The fire kept up such a roaring and rushing noise that I began to fear that the wind might carry some of it across the creek, but as soon as it entered the timber on the north side, where the grass was shorter, a marked subsidence was apparent.

I mounted and moved up to the south bank of the creek, anxious to be off on my search for Jack, but a dense cloud of smoke and flying ashes whirled through the trees from the burnt ground for some minutes after the fire seemed to have exhausted its fury, and, impatient as I was, I yet had to wait before venturing to enter the burnt district. As soon as I could endure it I crossed the creek and started, still half blinded and choked by the flying smoke and ashes, which so obscured my vision that I could see but a short distance ahead. The fire now was all gone except here and there a few buffalo-chips still burning, but the hot smoke-and-ashes-laden air was stifling.

I struck a gallop, to hurry through the worst part of the ground, and soon began to get out into a little clearer atmosphere, and was greatly rejoiced to see Jack coming toward me though yet some distance off. I noticed that though he was coming with the wind he walked unsteadily, as though nearly exhausted, stopping now and then to sit down and rest. The air was yet so murky that he had not noticed me until I came near him, when, staggering to his feet from an old buffalo skull he had been sitting on, he waved his hand weakly and tried to whoop, but the effort set him to coughing as he halted and leaned on his rifle. As I reached him I noticed that his wolfskin overcoat that he wore at starting from camp was missing and his other clothes were much soiled, apparently having been wet in places, coated with adhering soot and ashes, and now frozen by the cold wind.

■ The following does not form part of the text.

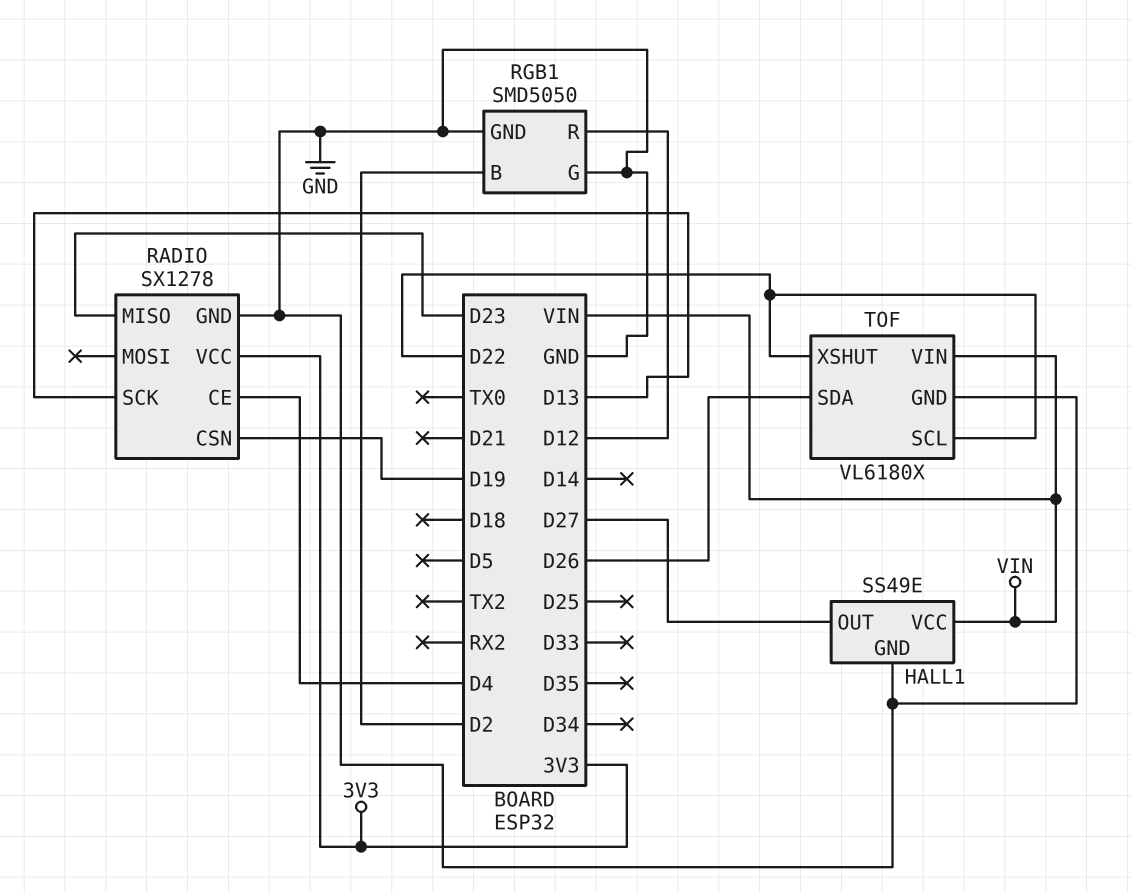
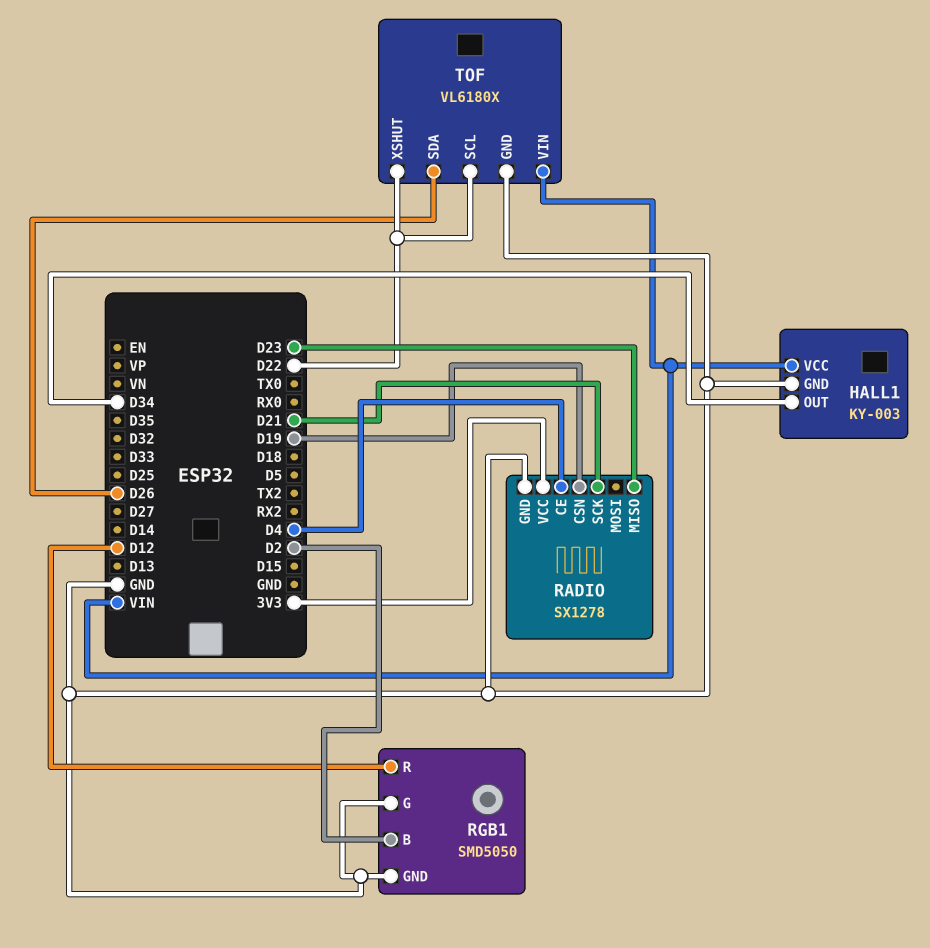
HALL1: SS49E -> KY-003
HALL1 pin OUT: D27 -> D34
RADIO pin SCK: D13 -> D21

"Why, Jack!" I exclaimed as I reined up and dismounted, "how in the world did you live through the fire? And how did you get your clothes wet?"

"In the buffalo," he answered as he again began coughing.

"In what?" I asked in perplexity. "In a buffalo?"

As he attempted to explain, still coughing, I interrupted him with:

"Never mind, Jack; don't try to talk. I savvy. Here, let me help you on Prince, and when we get to camp you can tell us all about it."

Helping him on the horse, I walked alongside of him to camp, but insisted that he should not try to talk until his lungs got clear of the smoke and ashes he had inhaled.

When he had answered my questions as to how he had escaped the fire and got his clothes wet by replying, "In the buffalo," I was at first puzzled; but gradually the explanation dawned on me. He had tried the exploit I had read of to him and Tom the other night out of Cooper's "The Prairie."